Select Ollama for “Workspace LLM Provider”. This will display the “Workspace Chat Model” option, where you can choose the desired model. Currently selected:
qwq:latest
.Use default values for other workspace configurations.
Upload Local Files
- Open Upload Files Dialog
Click the icon shown in the image to open the upload files dialog.
- Upload Files and Complete Vectorization
- Drag and drop the files you want to import into the knowledge base into the upload dialog.
- Select the knowledge base data files you wish to import into the workspace from the list.
- Click the “Move to Workspace” button to import the selected files into the workspace.
- Click the “Save and Embed” button and wait for the system to vectorize the data. Data vectorization is now complete.
Tuning the Local Knowledge Base
Embedding Vector Model Selection
Different embedding vector models have different characteristics:
Feature | all-MiniLM-L6-v2 | BAAI/bge-m3 |
---|---|---|
Model Size | 25MB | ~1.5GB |
Hardware Req. | Runs on CPU, >=2GB RAM | GPU recommended |
Multilingual Task | Primarily English | Supports >100 languages |
Inference Speed (CPU) | Fast, good for low-end | Slower, GPU recommended |
Text Chunk Size and Overlap Selection
A text chunk refers to a smaller segment of a document after it has been split, often necessary due to the input length limitations of Large Language Models (LLMs).

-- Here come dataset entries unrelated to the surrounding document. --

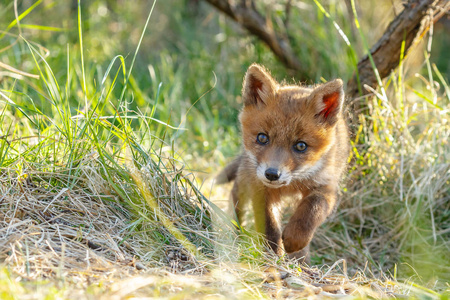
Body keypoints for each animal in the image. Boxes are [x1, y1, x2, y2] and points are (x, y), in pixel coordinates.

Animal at [216, 63, 350, 262]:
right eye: (262, 138)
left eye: (301, 146)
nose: (272, 174)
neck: (291, 184)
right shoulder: (260, 188)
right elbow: (269, 227)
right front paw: (273, 256)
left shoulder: (326, 186)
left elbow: (311, 212)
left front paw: (294, 241)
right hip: (246, 177)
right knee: (236, 198)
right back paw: (236, 231)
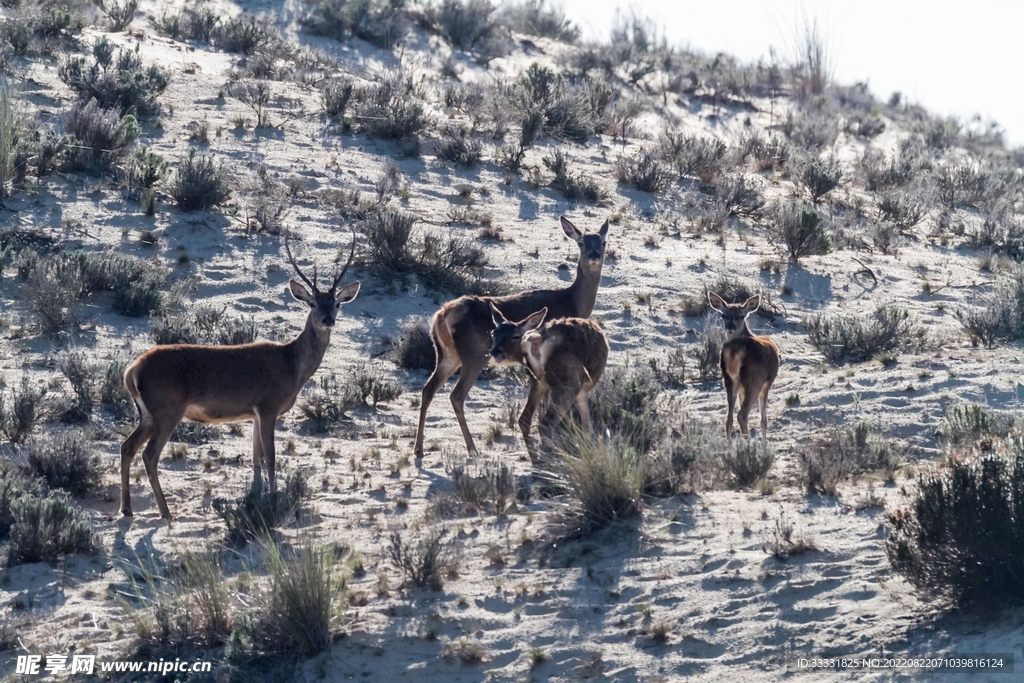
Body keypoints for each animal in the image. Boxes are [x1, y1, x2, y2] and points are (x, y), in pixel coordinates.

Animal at [119, 233, 361, 519]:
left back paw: (127, 509)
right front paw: (273, 498)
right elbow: (271, 457)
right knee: (149, 455)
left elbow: (256, 458)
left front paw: (257, 496)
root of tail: (132, 371)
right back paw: (165, 512)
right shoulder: (268, 405)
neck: (291, 365)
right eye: (312, 303)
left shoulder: (254, 412)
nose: (327, 320)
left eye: (336, 303)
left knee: (127, 447)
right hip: (167, 408)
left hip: (148, 413)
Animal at [489, 305, 609, 458]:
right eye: (493, 334)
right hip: (569, 381)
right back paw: (553, 456)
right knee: (546, 424)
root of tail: (539, 338)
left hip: (538, 379)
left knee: (525, 419)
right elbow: (586, 421)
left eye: (515, 336)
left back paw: (536, 457)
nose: (495, 352)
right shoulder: (581, 388)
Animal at [707, 292, 780, 444]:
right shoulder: (767, 384)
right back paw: (747, 444)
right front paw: (764, 444)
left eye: (740, 316)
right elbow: (763, 420)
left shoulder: (740, 389)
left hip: (729, 380)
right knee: (742, 415)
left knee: (729, 418)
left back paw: (730, 444)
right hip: (754, 380)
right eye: (723, 315)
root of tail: (734, 350)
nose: (730, 327)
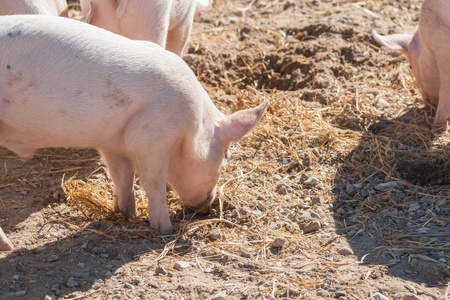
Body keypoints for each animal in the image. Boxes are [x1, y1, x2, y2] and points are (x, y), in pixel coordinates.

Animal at [0, 14, 268, 251]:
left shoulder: (113, 141)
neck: (193, 129)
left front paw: (126, 214)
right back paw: (9, 247)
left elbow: (122, 175)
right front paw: (165, 230)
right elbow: (154, 183)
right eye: (226, 157)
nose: (207, 206)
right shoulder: (151, 137)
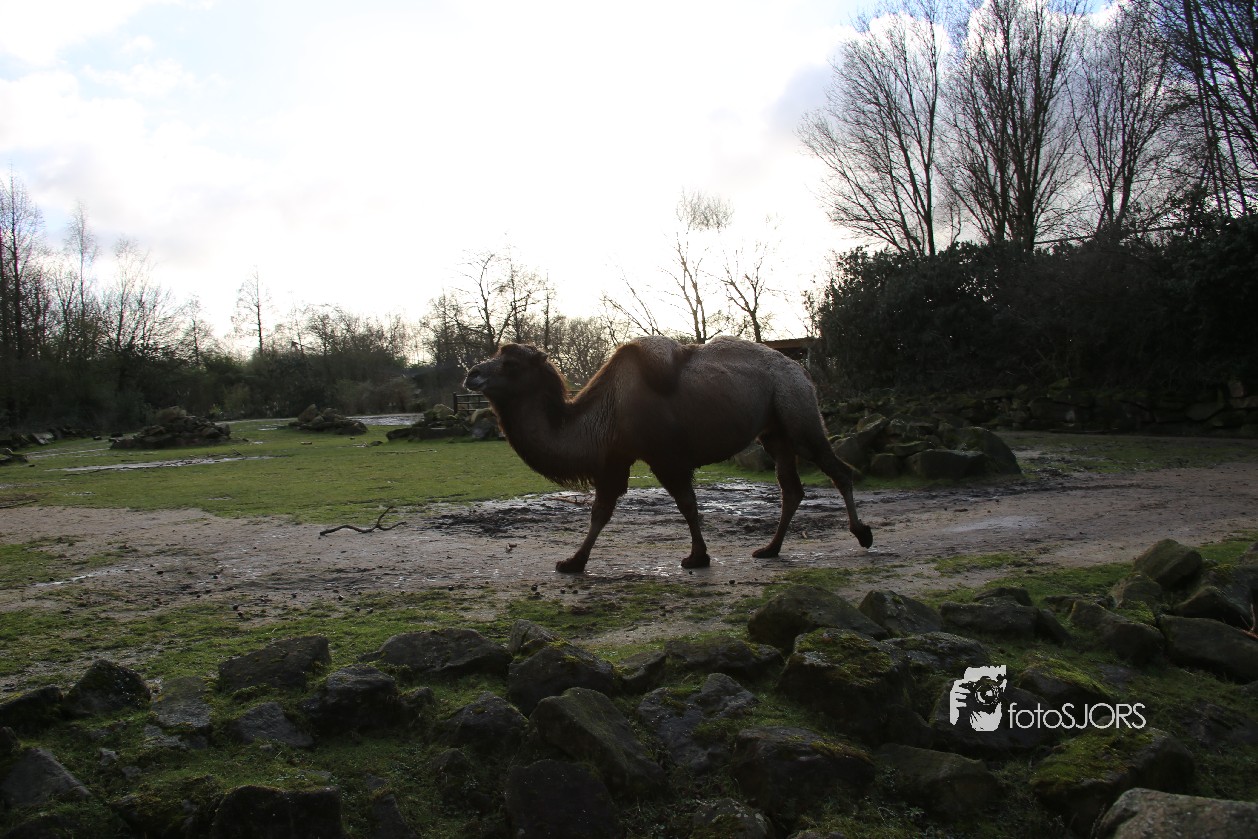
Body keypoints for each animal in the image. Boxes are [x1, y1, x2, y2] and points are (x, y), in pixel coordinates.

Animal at [462, 335, 873, 573]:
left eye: (510, 364)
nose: (472, 374)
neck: (606, 414)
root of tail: (800, 369)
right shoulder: (616, 460)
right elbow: (601, 512)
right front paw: (574, 561)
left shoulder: (663, 457)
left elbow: (686, 504)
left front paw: (697, 557)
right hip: (773, 431)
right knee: (791, 487)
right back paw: (769, 550)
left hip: (797, 411)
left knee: (837, 469)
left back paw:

Overlap refers to the shared portion between adjacent chunks, intended to maintain contextual continuity and prevent loss of information at boundaries.
-
Impact of Text Chunk Size Chunk size directly affects the semantic representation of vectors and downstream task performance:
- Contextual Understanding: Very small chunks might not capture sufficient context.
- Computational Efficiency: Larger chunks require more computational resources; increased input length significantly raises processing time.
- Granularity and Task Matching: Smaller chunks are suitable for tasks needing fine-grained information (e.g., specific information retrieval); larger chunks are better for tasks requiring overall context (e.g., document summarization).
-
Impact of Overlap Amount Overlap ensures contextual continuity at chunk boundaries:
- Context Preservation: Overlap helps prevent information loss, e.g., a sentence spanning across chunks remains intact through overlap.
- Redundancy vs. Efficiency: Excessive overlap (e.g., >20%) increases computational cost.
- Task Relevance: The amount of overlap should be adjusted based on the task. For instance, in information retrieval, overlap ensures queries match information near chunk boundaries; in question-answering systems, overlap helps maintain context integrity.
The choice of text chunk size and overlap can be adjusted based on the task and hardware environment. Different types of text may require different strategies. For example, technical documents might benefit from smaller chunks to capture details, while narrative texts might need larger chunks to maintain story context.
Chat Prompt Optimization
Prompts for the LLM chat model are used to control the model’s behavior, helping it better understand and answer questions.
LLM Temperature Setting
The LLM temperature setting controls the model’s randomness, allowing for better control over the quality of the output.
Vector Database Settings
- Max Context Chunks: Controls the number of context chunks sent to the LLM with each request. A higher number means the LLM receives more data, potentially improving result quality but requiring more computational resources.
- Document Similarity Threshold: Controls the similarity between documents. A higher threshold means returned results are more strongly related to the source documents, but if retrieval yields few results, it might lead to inaccurate answers.